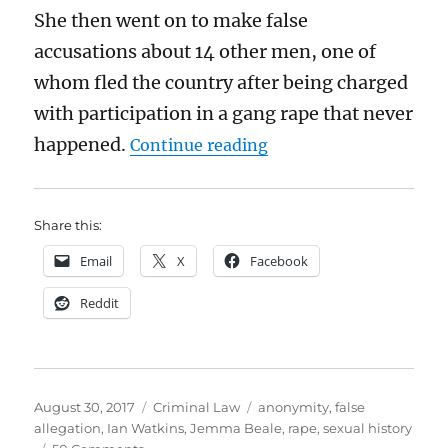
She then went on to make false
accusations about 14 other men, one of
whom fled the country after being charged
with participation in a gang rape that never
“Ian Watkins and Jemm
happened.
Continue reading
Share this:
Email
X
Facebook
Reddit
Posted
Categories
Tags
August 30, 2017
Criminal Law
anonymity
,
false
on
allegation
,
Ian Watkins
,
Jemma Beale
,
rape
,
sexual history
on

#### WORK TO BE COMPLETED
Extract each line of the data that contains the string "rape".

#### SOLVED PROBLEM
with participation in a gang rape that never
rape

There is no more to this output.